A Very Cellular Song è in assoluto il pezzo più importante e stupefacente del disco: una suite da 13 minuti che riassume tutti gli aspetti migliori del disco. A cantare qui è Mike Heron, in un pezzo che è la summa del messaggio del disco è del contesto culturale di cui faceva parte la band: c’è un senso di comunanza spirituale, di senso di accettazione cristiano della vita nonostante i problemi, ma anche di panteismo, di armonia e di amore verso natura e le sue creature al di fuori del tempo e dello spazio. Un pezzo fortemente religioso che comunica la grande bellezza della natura senza la magniloquenza di molta musica classica a tema liturgico, non solo tramite immagini astratte e grandiose come la luna, il sole, i pianeti ma tramite il ricorso ad elementi piccoli come le amebe, i manghi e le stesse cellule in crescita, fino ad immagini della vita quotidiana, il tutto visto con una tenerezza materna, che fonde il ricorso a figure come San Giovanni e Gesù con la madre che dà la buonanotte ai figli. Strumentalmente, il pezzo è il più completo, ad esempio per l' utilizzo di uno stupendo violino da locus amoenus poi flauti, clavicembalo e persino un kazoo, che veramente in pochi sanno porre in un contesto dove non sembra irritante (e loro riescono perfettamente nella resa giusta).

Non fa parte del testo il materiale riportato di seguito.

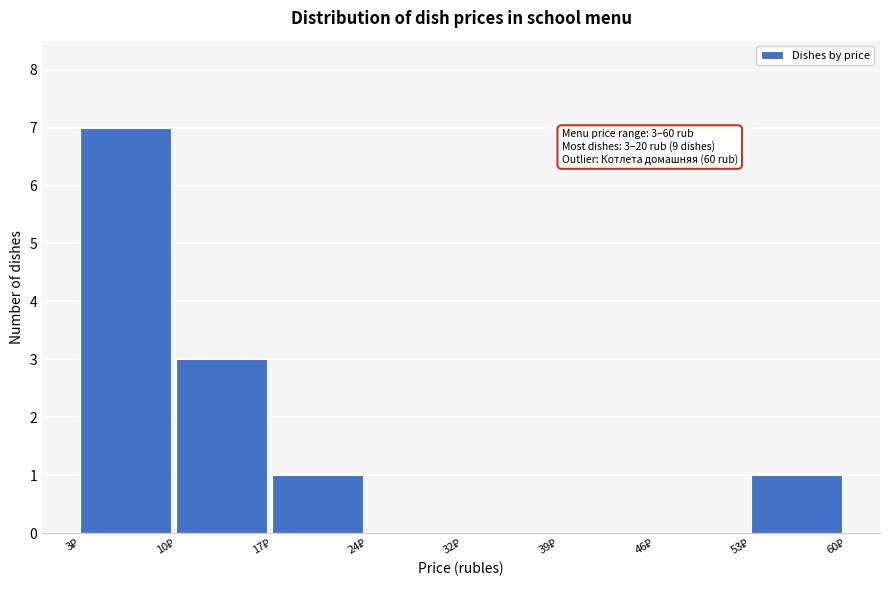

Over which range of the x-axis is the bar tallest?

3 to 10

Mercy I Cry City, Waltz of the New Moon e The Water Song continuano su queste coordinate tematiche, con immagini e strumenti diversi e arriviamo a There Is a Green Crown, il secondo più lungo con i suoi 7 minuti. Il pezzo si caratterizza per un cantato alla orientale e il forte ricorso a strumenti a corda come il violino, il mandolino e il sitar, che rendono il brano un misto tra canto religioso indiano e una musica percussiva tribale, benché il testo sia intriso di temi cristiani come la colomba, i tre doni dei re Magi e l’angelo Gabriele.
Se Swift as the Wind è il pezzo che brilla meno per inventiva, Nightfall è una degna conclusione per un capolavoro, con i suoi virtuosismi di chitarra acustica che si alternano tra cavalcate a-la Cohen e rapidi trilli e con un sitar che qui raggiunge il suo picco di effetto ipnotico e tranquillizzante.
In conclusione, The Hangman’s Beautiful Daughter è un capolavoro della cosiddetta “popular music” per aver catturato e sublimato molti umori della sua epoca, sia per l’unicità stilistica della band che per i valori interculturali e intertemporali della musica, che abbraccia più epoche e contesti culturali: non per mero ecletticismo ma per incarnare nella forma come nella sostanza un messaggio di armonia in tutte le possibili accezioni che, se espresso in altro modo, avrebbe potuto essere viziato da prevedibilità e retorica di scarso valore.